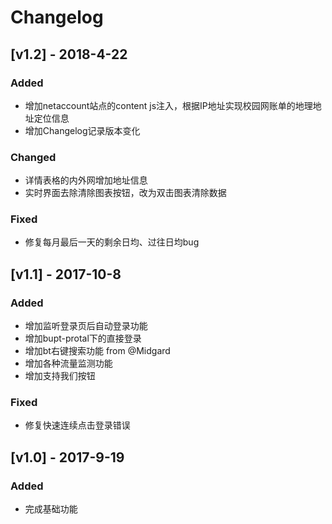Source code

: # Changelog

## [v1.2] - 2018-4-22
### Added
- 增加netaccount站点的content js注入，根据IP地址实现校园网账单的地理地址定位信息
- 增加Changelog记录版本变化
### Changed
- 详情表格的内外网增加地址信息
- 实时界面去除清除图表按钮，改为双击图表清除数据
### Fixed
- 修复每月最后一天的剩余日均、过往日均bug

## [v1.1] - 2017-10-8
### Added
- 增加监听登录页后自动登录功能
- 增加bupt-protal下的直接登录
- 增加bt右键搜索功能 from @Midgard
- 增加各种流量监测功能
- 增加支持我们按钮
### Fixed
- 修复快速连续点击登录错误

## [v1.0] - 2017-9-19
### Added
- 完成基础功能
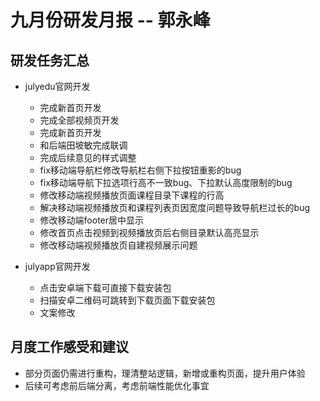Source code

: # 九月份研发月报 -- 郭永峰

## 研发任务汇总

- julyedu官网开发
  - 完成新首页开发
  - 完成全部视频页开发
  - 完成新首页开发
  - 和后端田坡敏完成联调
  - 完成后续意见的样式调整
  - fix移动端导航栏修改导航栏右侧下拉按钮重影的bug
  - fix移动端导航下拉选项行高不一致bug、下拉默认高度限制的bug
  - 修改移动端视频播放页面课程目录下课程的行高
  - 解决移动端视频播放页和课程列表页因宽度问题导致导航栏过长的bug
  - 修改移动端footer居中显示
  - 修改首页点击视频到视频播放页后右侧目录默认高亮显示
  - 修改移动端视频播放页自建视频展示问题

- julyapp官网开发
  - 点击安卓端下载可直接下载安装包
  - 扫描安卓二维码可跳转到下载页面下载安装包
  - 文案修改

## 月度工作感受和建议

- 部分页面仍需进行重构，理清整站逻辑，新增或重构页面，提升用户体验
- 后续可考虑前后端分离，考虑前端性能优化事宜

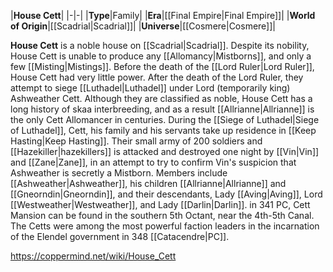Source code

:|**House Cett**|
|-|-|
|**Type**|Family|
|**Era**|[[Final Empire\|Final Empire]]|
|**World of Origin**|[[Scadrial\|Scadrial]]|
|**Universe**|[[Cosmere\|Cosmere]]|

**House Cett** is a noble house on [[Scadrial\|Scadrial]]. Despite its nobility, House Cett is unable to produce any [[Allomancy\|Mistborns]], and only a few [[Misting\|Mistings]]. Before the death of the [[Lord Ruler\|Lord Ruler]], House Cett had very little power. After the death of the Lord Ruler, they attempt to siege [[Luthadel\|Luthadel]] under Lord (temporarily king) Ashweather Cett. Although they are classified as noble, House Cett has a long history of skaa interbreeding, and as a result [[Allrianne\|Allrianne]] is the only Cett Allomancer in centuries. During the [[Siege of Luthadel\|Siege of Luthadel]], Cett, his family and his servants take up residence in [[Keep Hasting\|Keep Hasting]]. Their small army of 200 soldiers and [[Hazekiller\|hazekillers]] is attacked and destroyed one night by [[Vin\|Vin]] and [[Zane\|Zane]], in an attempt to try to confirm Vin's suspicion that Ashweather is secretly a Mistborn.
Members include [[Ashweather\|Ashweather]], his children [[Allrianne\|Allrianne]] and [[Gneorndin\|Gneorndin]], and their descendants, Lady [[Aving\|Aving]], Lord [[Westweather\|Westweather]], and Lady [[Darlin\|Darlin]].
in 341 PC, Cett Mansion can be found in the southern 5th Octant, near the 4th-5th Canal. The Cetts were among the most powerful faction leaders in the incarnation of the Elendel government in 348 [[Catacendre\|PC]].



https://coppermind.net/wiki/House_Cett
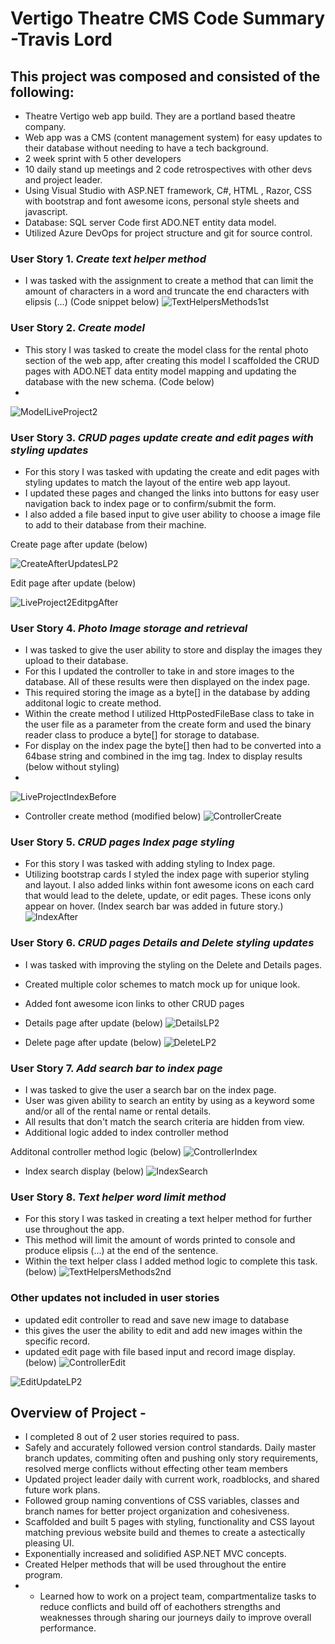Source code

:# Vertigo Theatre CMS Code Summary -Travis Lord

## This project was composed and consisted of the following:

- Theatre Vertigo web app build. They are a portland based theatre company.
- Web app was a CMS (content management system) for easy updates to their database without needing to have a tech background. 
- 2 week sprint with 5 other developers
- 10 daily stand up meetings and 2 code retrospectives with other devs and project leader.
- Using Visual Studio with ASP.NET framework, C#, HTML , Razor, CSS with bootstrap and font awesome icons, personal style sheets and javascript.
- Database: SQL server Code first ADO.NET entity data model.
- Utilized Azure DevOps for project structure and git for source control.

### User Story 1.  *Create text helper method*
- I was tasked with the assignment to create a method that can limit the amount of characters in a word and truncate the end characters with elipsis (...)  (Code snippet below)
![TextHelpersMethods1st](https://user-images.githubusercontent.com/92835555/169886887-2c73c2c6-8abd-41db-824d-4930dc5b3f46.png)

### User Story 2.  *Create model* 
- This story I was tasked to create the model class for the rental photo section of the web app, after creating this model I scaffolded the CRUD pages with ADO.NET data entity model mapping and updating the database with the new schema. (Code below)
- 
![ModelLiveProject2](https://user-images.githubusercontent.com/92835555/169889776-ccb315d2-5ebf-45b3-b4ac-8a2837c11905.PNG)

### User Story 3. *CRUD pages update create and edit pages with styling updates*

- For this story I was tasked with updating the create and edit pages with styling updates to match the layout of the entire web app layout.  
- I updated these pages and changed the links into buttons for easy user navigation back to index page or to confirm/submit the form. 
-  I also added a file based input to give user ability to choose a image file to add to their database from their machine. 

Create page after update (below)

![CreateAfterUpdatesLP2](https://user-images.githubusercontent.com/92835555/169926934-e8ef67ed-739c-4203-835b-f04d0f724bfc.PNG)

Edit page after update (below)

![LiveProject2EditpgAfter](https://user-images.githubusercontent.com/92835555/170103249-848adbfe-2015-4eaf-b566-d4bb43ec0fa2.PNG)

### User Story 4. *Photo Image storage and retrieval*

-  I was tasked to give the user ability to store and display the images they upload to their database.
-  For this I updated the controller to take in and store images to the database.  All of these results were then displayed on the index page.  
-  This required storing the image as a byte[] in the database by adding additonal logic to create method.  
-  Within the create method I utilized HttpPostedFileBase class to take in the user file as a parameter from the create form and used the binary reader class to produce a byte[] for storage to database.  
-  For display on the index page the byte[] then had to be converted into a 64base string and combined in the img tag.  Index to display results (below without styling)
-  
![LiveProjectIndexBefore](https://user-images.githubusercontent.com/92835555/169738524-19cdc478-6e8a-4f5c-a6d1-55efb7a4ace6.PNG)

- Controller create method (modified below)
![ControllerCreate](https://user-images.githubusercontent.com/92835555/169740541-c0b89b9c-cb83-4641-85c2-44c5ee4eb435.PNG)


### User Story 5. *CRUD pages Index page styling*
- For this story I was tasked with adding styling to Index page.
- Utilizing bootstrap cards I styled the index page with superior styling and layout.  I also added links within font awesome icons on each card that would lead to the delete, update, or edit pages.  These icons only appear on hover. (Index search bar was added in future story.)
![IndexAfter](https://user-images.githubusercontent.com/92835555/169740203-a1481ec7-3940-43bf-b1b1-d2ca82827860.PNG)

### User Story 6.  *CRUD pages Details and Delete styling updates*
- I was tasked with improving the styling on the Delete and Details pages.
- Created multiple color schemes to match mock up for unique look.
- Added font awesome icon links to other CRUD pages
- Details page after update (below)
![DetailsLP2](https://user-images.githubusercontent.com/92835555/169930881-0354a5d3-9122-48f7-8b8e-7fdb76a6d60f.PNG)

- Delete page after update (below)
![DeleteLP2](https://user-images.githubusercontent.com/92835555/169931542-80208e75-7005-496c-ac4d-b765171626bd.PNG)

### User Story 7. *Add search bar to index page*
- I was tasked to give the user a search bar on the index page.
- User was given ability to search an entity by using as a keyword some and/or all of the rental name or rental details.
- All results that don't match the search criteria are hidden from view.
- Additional logic added to index controller method

Additonal controller method logic (below)
![ControllerIndex](https://user-images.githubusercontent.com/92835555/169740532-33a27e75-2064-4d34-9275-0e8f219449d4.PNG)

- Index search display (below)
![IndexSearch](https://user-images.githubusercontent.com/92835555/169740210-3f8471ee-45ab-4528-ac97-d0e45e9d1500.PNG)

### User Story 8. *Text helper word limit method*
- For this story I was tasked in creating a text helper method for further use throughout the app.
-  This method will limit the amount of words printed to console and produce elipsis (...) at the end of the sentence.
- Within the text helper class I added method logic to complete this task. (below)
![TextHelpersMethods2nd](https://user-images.githubusercontent.com/92835555/169887092-5667f8d9-8b6b-46cf-8c32-a17a594b1a2a.png)

### Other updates not included in user stories
- updated edit controller to read and save new image to database
- this gives the user the ability to edit and add new images within the specific record.
- updated edit page with file based input and record image display. (below)
![ControllerEdit](https://user-images.githubusercontent.com/92835555/169740525-f368d553-6132-4bef-89c9-62e7c9f14e3a.PNG)

![EditUpdateLP2](https://user-images.githubusercontent.com/92835555/169928899-f9d4babf-33c7-496a-ba62-5f13c6a251b9.PNG)

## Overview of Project -
- I completed 8 out of 2 user stories required to pass.  
- Safely and accurately followed version control standards.  Daily master branch updates, commiting often and pushing only story requirements, resolved merge conflicts without effecting other team members
- Updated project leader daily with current work, roadblocks, and shared future work plans.
- Followed group naming conventions of CSS variables, classes and branch names for better project organization and cohesiveness.
- Scaffolded and built 5 pages with styling, functionality and CSS layout matching previous website build and themes to create a astectically pleasing UI. 
- Exponentially increased and solidified ASP.NET MVC concepts.
- Created Helper methods that will be used throughout the entire program.
- - Learned how to work on a project team, compartmentalize tasks to reduce conflicts and build off of eachothers strengths and weaknesses through sharing our journeys daily to improve overall performance. 
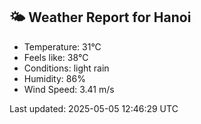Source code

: <!-- WEATHER-START -->
## 🌤 Weather Report for Hanoi

- Temperature: 31°C
- Feels like: 38°C
- Conditions: light rain
- Humidity: 86%
- Wind Speed: 3.41 m/s

Last updated: 2025-05-05 12:46:29 UTC
<!-- WEATHER-END -->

* * * * * * * * *

Problem description:
Exactly restate the lines from the beginning of the data through the line with "- 增加bupt-protal下的直接登录", and no others, keeping pictures out.

Exercise output:
Source code

: # Changelog

## [v1.2] - 2018-4-22
### Added
- 增加netaccount站点的content js注入，根据IP地址实现校园网账单的地理地址定位信息
- 增加Changelog记录版本变化
### Changed
- 详情表格的内外网增加地址信息
- 实时界面去除清除图表按钮，改为双击图表清除数据
### Fixed
- 修复每月最后一天的剩余日均、过往日均bug

## [v1.1] - 2017-10-8
### Added
- 增加监听登录页后自动登录功能
- 增加bupt-protal下的直接登录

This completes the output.